Wednesday, May 28, 2008
Feeling the love for fusion
The May/June American Gardener tells me that the Fusion series of impatiens resulted from crosses between walleriana (from Zanzibar) with auricoma (from Madagascar). It seems kind of a paradox that a plant that so many gardeners think of with either indifference or contempt has such exotic origins. I don’t expect to ever see either Zanzibar or Madagascar; they may as well be Antarctica for the chance that I may ever visit. I think of them as places where spices and rare woods may be found, or as places where Captain Aubrey and the HMS Surprise may have stopped during their many far-flung voyages.

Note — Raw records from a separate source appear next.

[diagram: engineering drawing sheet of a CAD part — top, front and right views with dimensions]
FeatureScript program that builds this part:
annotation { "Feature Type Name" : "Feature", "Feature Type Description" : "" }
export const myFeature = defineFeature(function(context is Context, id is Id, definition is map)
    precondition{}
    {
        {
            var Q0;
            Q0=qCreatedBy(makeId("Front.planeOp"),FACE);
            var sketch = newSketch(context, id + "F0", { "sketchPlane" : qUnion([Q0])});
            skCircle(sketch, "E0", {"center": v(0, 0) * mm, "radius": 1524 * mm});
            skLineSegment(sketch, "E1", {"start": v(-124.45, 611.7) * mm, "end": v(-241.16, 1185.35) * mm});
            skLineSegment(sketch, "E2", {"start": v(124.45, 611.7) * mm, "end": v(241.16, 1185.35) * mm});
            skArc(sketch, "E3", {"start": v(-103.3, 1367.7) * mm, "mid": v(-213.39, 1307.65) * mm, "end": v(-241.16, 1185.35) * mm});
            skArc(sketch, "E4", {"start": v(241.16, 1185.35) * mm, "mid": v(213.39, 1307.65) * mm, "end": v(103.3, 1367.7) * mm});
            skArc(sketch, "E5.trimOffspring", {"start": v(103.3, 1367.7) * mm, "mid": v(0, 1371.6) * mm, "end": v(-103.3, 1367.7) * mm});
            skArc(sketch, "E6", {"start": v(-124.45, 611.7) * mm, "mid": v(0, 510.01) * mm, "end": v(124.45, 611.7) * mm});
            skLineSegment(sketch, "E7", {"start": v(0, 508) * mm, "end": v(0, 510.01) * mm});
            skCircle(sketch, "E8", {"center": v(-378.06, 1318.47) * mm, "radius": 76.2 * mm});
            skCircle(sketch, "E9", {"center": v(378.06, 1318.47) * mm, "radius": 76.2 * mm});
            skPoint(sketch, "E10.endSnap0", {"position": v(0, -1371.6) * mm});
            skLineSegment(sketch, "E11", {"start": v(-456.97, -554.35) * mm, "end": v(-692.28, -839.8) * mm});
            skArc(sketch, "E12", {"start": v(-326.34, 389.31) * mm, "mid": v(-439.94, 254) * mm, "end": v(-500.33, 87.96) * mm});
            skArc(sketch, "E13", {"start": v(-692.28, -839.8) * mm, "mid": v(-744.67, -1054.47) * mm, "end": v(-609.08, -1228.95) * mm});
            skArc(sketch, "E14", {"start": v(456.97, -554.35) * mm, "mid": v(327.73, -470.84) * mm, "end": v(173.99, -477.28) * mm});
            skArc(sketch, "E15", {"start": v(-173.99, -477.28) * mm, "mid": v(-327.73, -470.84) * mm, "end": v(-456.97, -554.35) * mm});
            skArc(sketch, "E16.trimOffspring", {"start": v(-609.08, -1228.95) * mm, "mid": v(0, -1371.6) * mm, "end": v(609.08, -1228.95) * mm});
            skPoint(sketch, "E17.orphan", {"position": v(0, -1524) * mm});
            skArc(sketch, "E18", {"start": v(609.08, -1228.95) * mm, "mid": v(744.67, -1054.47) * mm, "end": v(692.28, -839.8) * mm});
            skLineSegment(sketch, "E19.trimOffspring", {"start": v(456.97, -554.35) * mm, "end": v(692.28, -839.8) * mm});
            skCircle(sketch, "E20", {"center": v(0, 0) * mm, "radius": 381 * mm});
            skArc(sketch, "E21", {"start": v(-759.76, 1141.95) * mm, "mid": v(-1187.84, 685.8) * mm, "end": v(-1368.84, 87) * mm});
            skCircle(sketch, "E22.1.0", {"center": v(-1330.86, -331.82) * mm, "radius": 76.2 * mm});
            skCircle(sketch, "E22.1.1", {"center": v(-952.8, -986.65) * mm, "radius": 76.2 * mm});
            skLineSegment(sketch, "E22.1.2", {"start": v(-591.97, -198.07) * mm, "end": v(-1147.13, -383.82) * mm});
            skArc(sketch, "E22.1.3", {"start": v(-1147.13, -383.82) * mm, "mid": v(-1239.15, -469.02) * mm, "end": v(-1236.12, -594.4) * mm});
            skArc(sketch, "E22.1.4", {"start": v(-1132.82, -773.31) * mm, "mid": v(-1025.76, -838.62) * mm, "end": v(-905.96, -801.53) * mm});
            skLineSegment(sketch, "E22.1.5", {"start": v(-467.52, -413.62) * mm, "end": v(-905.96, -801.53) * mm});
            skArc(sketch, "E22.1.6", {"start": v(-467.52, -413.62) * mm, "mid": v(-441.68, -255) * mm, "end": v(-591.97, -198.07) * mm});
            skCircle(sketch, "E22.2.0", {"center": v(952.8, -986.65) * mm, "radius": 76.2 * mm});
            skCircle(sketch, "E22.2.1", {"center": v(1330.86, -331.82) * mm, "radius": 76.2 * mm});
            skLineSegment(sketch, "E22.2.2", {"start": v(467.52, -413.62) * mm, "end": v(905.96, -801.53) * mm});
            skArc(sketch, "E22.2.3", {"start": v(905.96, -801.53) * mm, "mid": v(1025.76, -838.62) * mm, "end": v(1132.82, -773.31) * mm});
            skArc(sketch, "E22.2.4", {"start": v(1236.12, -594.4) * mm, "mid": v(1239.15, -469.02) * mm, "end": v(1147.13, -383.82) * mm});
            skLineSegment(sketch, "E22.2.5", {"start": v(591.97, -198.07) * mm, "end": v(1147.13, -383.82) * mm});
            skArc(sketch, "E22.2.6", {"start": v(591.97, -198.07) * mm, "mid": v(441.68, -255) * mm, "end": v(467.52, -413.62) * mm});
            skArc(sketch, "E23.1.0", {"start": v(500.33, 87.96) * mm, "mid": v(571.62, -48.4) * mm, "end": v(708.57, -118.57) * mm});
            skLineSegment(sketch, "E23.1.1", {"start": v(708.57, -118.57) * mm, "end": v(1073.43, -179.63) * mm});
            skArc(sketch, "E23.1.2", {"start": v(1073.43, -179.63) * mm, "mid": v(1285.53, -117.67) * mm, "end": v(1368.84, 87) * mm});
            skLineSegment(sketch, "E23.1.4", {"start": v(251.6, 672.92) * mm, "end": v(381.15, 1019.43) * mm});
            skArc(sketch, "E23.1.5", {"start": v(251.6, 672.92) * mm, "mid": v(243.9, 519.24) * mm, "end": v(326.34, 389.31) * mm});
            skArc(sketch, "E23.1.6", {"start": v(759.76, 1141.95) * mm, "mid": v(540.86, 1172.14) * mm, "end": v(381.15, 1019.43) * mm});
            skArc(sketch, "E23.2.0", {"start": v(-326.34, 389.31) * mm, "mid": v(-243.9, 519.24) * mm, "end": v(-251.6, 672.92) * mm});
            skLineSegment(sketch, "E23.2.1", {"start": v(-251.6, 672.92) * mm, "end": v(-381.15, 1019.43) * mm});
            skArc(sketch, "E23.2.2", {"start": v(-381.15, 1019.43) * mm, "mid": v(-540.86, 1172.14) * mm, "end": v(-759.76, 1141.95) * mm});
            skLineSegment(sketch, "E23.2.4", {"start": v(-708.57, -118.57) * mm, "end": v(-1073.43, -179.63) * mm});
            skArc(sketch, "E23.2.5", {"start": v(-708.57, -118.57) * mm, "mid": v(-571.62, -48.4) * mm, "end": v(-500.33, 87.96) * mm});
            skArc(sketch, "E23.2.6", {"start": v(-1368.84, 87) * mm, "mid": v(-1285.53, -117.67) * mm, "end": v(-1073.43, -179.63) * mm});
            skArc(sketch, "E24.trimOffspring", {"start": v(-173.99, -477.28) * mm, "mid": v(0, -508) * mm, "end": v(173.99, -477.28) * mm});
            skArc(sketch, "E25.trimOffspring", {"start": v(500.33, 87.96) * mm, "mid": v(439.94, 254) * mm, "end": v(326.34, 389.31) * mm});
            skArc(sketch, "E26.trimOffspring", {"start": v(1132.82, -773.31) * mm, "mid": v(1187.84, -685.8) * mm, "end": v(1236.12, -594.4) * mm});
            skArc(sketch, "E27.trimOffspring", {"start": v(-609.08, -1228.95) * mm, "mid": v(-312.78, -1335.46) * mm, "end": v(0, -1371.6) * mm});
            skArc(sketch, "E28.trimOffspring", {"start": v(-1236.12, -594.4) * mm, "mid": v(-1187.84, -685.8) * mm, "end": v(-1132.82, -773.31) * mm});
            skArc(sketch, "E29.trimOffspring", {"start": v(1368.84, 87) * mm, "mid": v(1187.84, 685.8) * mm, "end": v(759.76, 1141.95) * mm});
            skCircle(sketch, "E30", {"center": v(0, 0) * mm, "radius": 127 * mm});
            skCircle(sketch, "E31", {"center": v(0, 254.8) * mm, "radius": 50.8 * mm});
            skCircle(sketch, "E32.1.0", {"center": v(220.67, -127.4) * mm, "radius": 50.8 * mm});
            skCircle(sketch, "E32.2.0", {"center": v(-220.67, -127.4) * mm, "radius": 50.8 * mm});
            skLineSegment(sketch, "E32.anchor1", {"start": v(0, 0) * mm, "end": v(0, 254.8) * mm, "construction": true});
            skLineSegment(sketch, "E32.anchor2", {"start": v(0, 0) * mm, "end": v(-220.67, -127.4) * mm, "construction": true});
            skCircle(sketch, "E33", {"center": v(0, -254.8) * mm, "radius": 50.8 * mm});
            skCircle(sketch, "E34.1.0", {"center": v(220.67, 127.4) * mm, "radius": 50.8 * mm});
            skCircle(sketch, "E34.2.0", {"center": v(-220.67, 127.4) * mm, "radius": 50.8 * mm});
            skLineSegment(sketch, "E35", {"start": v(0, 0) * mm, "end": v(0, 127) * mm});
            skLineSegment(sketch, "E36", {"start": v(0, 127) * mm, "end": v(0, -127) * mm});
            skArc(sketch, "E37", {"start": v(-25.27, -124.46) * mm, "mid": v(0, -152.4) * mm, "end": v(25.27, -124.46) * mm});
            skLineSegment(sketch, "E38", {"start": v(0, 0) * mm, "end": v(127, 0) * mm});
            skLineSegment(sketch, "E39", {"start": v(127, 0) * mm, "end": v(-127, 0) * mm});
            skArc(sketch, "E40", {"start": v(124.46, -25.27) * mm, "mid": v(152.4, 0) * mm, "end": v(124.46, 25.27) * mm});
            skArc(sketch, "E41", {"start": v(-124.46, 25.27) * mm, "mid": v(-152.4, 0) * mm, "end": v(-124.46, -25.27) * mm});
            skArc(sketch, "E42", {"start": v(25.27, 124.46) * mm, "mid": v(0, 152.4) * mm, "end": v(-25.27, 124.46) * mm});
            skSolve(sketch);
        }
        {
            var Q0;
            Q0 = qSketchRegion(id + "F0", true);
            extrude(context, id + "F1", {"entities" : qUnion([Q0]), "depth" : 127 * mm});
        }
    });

I do wonder what impatiens growing in the wild might look like; probably much better than the stiff clumps surrounded by obligatory red mulch that we see in front of corporate headquarters or medical offices. The fact is that impatiens is a useful plant. And that’s exactly the word—I use them for shady spots where I really must have some kind of floral display. But recently, there has been some exciting breeding programs for impatiens, and the Fusions certainly are one of the best results of those programs. I happened upon these—the yellow type—last year at my favorite local garden center, and this year I bought both the yellow and a deep salmon shade. In spite of my griping about patented plants on Garden Rant, I was glad to be able to buy these. (They were developed by Ball.)
Last year, this plant attained bush-like proportions, with delicate, orchid-like flowers and generous, multi-branched stems. Many people asked me what they were. I look forward to seeing what they’ll do this year, a year when I’ll be treating them with a bit more respect.
I had to use a flash for these images, so the yellow does not quite come out as it should.